• **WHAT THE TASK ASKS**
Would it be possible to reproduce every entry exactly, please?

++++ MATERIAL FOR THIS EXERCISE

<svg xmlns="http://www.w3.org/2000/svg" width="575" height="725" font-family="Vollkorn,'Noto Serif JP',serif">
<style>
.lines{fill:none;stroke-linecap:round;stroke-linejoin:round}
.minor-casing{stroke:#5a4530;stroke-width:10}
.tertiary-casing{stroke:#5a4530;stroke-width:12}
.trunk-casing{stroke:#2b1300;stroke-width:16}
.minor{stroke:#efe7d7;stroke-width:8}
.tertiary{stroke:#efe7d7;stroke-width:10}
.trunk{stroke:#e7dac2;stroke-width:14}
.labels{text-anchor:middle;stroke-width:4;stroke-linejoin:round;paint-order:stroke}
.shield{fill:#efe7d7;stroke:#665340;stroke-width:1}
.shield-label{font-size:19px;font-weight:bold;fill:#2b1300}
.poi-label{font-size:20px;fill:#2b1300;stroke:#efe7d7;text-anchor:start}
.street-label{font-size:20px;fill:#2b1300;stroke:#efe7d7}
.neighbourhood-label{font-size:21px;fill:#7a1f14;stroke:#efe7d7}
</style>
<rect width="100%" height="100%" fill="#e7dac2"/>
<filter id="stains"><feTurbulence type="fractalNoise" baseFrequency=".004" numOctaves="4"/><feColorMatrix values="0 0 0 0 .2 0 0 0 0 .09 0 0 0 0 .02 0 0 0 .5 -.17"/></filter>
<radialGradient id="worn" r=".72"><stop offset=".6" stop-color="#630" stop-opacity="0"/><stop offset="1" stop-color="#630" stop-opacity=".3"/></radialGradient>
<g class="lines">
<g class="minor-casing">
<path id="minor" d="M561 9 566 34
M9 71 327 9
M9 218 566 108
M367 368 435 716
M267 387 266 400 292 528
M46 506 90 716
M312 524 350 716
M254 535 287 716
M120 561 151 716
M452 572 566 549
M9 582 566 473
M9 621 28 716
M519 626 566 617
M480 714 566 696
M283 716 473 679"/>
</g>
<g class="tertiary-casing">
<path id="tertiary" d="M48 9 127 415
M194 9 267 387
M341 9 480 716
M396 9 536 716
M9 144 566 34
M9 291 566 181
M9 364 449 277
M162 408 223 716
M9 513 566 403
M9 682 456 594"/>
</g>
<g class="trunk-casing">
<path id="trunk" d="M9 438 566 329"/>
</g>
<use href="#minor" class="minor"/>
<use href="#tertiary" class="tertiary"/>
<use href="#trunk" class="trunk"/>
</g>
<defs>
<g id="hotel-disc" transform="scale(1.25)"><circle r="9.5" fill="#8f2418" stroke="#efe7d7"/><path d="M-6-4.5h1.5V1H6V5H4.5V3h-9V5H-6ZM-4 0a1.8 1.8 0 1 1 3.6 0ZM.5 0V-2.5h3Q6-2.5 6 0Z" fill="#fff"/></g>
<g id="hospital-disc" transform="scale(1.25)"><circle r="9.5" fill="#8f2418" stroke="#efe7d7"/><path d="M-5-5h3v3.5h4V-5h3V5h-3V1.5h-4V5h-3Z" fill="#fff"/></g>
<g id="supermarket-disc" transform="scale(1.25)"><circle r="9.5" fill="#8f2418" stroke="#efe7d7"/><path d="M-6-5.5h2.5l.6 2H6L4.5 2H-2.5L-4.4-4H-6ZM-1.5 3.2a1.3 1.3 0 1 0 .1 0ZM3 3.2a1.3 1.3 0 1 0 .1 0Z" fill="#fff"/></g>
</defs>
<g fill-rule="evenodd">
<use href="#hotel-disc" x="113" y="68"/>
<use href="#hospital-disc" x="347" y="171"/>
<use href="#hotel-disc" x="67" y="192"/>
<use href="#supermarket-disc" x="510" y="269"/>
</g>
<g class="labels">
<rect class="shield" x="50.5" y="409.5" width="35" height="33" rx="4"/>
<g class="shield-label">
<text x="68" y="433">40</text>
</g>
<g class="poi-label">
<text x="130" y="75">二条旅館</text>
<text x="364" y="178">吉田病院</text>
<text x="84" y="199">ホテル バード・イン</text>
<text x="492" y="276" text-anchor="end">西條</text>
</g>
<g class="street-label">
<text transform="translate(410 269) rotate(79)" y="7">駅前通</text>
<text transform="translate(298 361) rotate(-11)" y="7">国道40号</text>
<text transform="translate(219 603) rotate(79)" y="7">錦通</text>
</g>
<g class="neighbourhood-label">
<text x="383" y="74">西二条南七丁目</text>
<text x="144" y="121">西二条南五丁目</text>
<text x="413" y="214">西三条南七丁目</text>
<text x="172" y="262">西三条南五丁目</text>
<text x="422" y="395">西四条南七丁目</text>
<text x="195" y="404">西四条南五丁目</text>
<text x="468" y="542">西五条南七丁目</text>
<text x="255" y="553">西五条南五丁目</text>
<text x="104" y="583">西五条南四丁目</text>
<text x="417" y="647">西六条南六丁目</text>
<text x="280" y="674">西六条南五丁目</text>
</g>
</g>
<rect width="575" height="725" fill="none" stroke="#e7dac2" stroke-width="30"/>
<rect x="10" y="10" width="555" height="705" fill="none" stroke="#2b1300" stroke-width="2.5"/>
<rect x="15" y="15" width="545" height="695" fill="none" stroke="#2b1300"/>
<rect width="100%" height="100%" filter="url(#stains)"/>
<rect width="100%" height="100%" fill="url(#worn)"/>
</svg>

++++++++

• **ANSWER**
<svg xmlns="http://www.w3.org/2000/svg" width="575" height="725" font-family="Vollkorn,'Noto Serif JP',serif">
<style>
.lines{fill:none;stroke-linecap:round;stroke-linejoin:round}
.minor-casing{stroke:#5a4530;stroke-width:10}
.tertiary-casing{stroke:#5a4530;stroke-width:12}
.trunk-casing{stroke:#2b1300;stroke-width:16}
.minor{stroke:#efe7d7;stroke-width:8}
.tertiary{stroke:#efe7d7;stroke-width:10}
.trunk{stroke:#e7dac2;stroke-width:14}
.labels{text-anchor:middle;stroke-width:4;stroke-linejoin:round;paint-order:stroke}
.shield{fill:#efe7d7;stroke:#665340;stroke-width:1}
.shield-label{font-size:19px;font-weight:bold;fill:#2b1300}
.poi-label{font-size:20px;fill:#2b1300;stroke:#efe7d7;text-anchor:start}
.street-label{font-size:20px;fill:#2b1300;stroke:#efe7d7}
.neighbourhood-label{font-size:21px;fill:#7a1f14;stroke:#efe7d7}
</style>
<rect width="100%" height="100%" fill="#e7dac2"/>
<filter id="stains"><feTurbulence type="fractalNoise" baseFrequency=".004" numOctaves="4"/><feColorMatrix values="0 0 0 0 .2 0 0 0 0 .09 0 0 0 0 .02 0 0 0 .5 -.17"/></filter>
<radialGradient id="worn" r=".72"><stop offset=".6" stop-color="#630" stop-opacity="0"/><stop offset="1" stop-color="#630" stop-opacity=".3"/></radialGradient>
<g class="lines">
<g class="minor-casing">
<path id="minor" d="M561 9 566 34
M9 71 327 9
M9 218 566 108
M367 368 435 716
M267 387 266 400 292 528
M46 506 90 716
M312 524 350 716
M254 535 287 716
M120 561 151 716
M452 572 566 549
M9 582 566 473
M9 621 28 716
M519 626 566 617
M480 714 566 696
M283 716 473 679"/>
</g>
<g class="tertiary-casing">
<path id="tertiary" d="M48 9 127 415
M194 9 267 387
M341 9 480 716
M396 9 536 716
M9 144 566 34
M9 291 566 181
M9 364 449 277
M162 408 223 716
M9 513 566 403
M9 682 456 594"/>
</g>
<g class="trunk-casing">
<path id="trunk" d="M9 438 566 329"/>
</g>
<use href="#minor" class="minor"/>
<use href="#tertiary" class="tertiary"/>
<use href="#trunk" class="trunk"/>
</g>
<defs>
<g id="hotel-disc" transform="scale(1.25)"><circle r="9.5" fill="#8f2418" stroke="#efe7d7"/><path d="M-6-4.5h1.5V1H6V5H4.5V3h-9V5H-6ZM-4 0a1.8 1.8 0 1 1 3.6 0ZM.5 0V-2.5h3Q6-2.5 6 0Z" fill="#fff"/></g>
<g id="hospital-disc" transform="scale(1.25)"><circle r="9.5" fill="#8f2418" stroke="#efe7d7"/><path d="M-5-5h3v3.5h4V-5h3V5h-3V1.5h-4V5h-3Z" fill="#fff"/></g>
<g id="supermarket-disc" transform="scale(1.25)"><circle r="9.5" fill="#8f2418" stroke="#efe7d7"/><path d="M-6-5.5h2.5l.6 2H6L4.5 2H-2.5L-4.4-4H-6ZM-1.5 3.2a1.3 1.3 0 1 0 .1 0ZM3 3.2a1.3 1.3 0 1 0 .1 0Z" fill="#fff"/></g>
</defs>
<g fill-rule="evenodd">
<use href="#hotel-disc" x="113" y="68"/>
<use href="#hospital-disc" x="347" y="171"/>
<use href="#hotel-disc" x="67" y="192"/>
<use href="#supermarket-disc" x="510" y="269"/>
</g>
<g class="labels">
<rect class="shield" x="50.5" y="409.5" width="35" height="33" rx="4"/>
<g class="shield-label">
<text x="68" y="433">40</text>
</g>
<g class="poi-label">
<text x="130" y="75">二条旅館</text>
<text x="364" y="178">吉田病院</text>
<text x="84" y="199">ホテル バード・イン</text>
<text x="492" y="276" text-anchor="end">西條</text>
</g>
<g class="street-label">
<text transform="translate(410 269) rotate(79)" y="7">駅前通</text>
<text transform="translate(298 361) rotate(-11)" y="7">国道40号</text>
<text transform="translate(219 603) rotate(79)" y="7">錦通</text>
</g>
<g class="neighbourhood-label">
<text x="383" y="74">西二条南七丁目</text>
<text x="144" y="121">西二条南五丁目</text>
<text x="413" y="214">西三条南七丁目</text>
<text x="172" y="262">西三条南五丁目</text>
<text x="422" y="395">西四条南七丁目</text>
<text x="195" y="404">西四条南五丁目</text>
<text x="468" y="542">西五条南七丁目</text>
<text x="255" y="553">西五条南五丁目</text>
<text x="104" y="583">西五条南四丁目</text>
<text x="417" y="647">西六条南六丁目</text>
<text x="280" y="674">西六条南五丁目</text>
</g>
</g>
<rect width="575" height="725" fill="none" stroke="#e7dac2" stroke-width="30"/>
<rect x="10" y="10" width="555" height="705" fill="none" stroke="#2b1300" stroke-width="2.5"/>
<rect x="15" y="15" width="545" height="695" fill="none" stroke="#2b1300"/>
<rect width="100%" height="100%" filter="url(#stains)"/>
<rect width="100%" height="100%" fill="url(#worn)"/>
</svg>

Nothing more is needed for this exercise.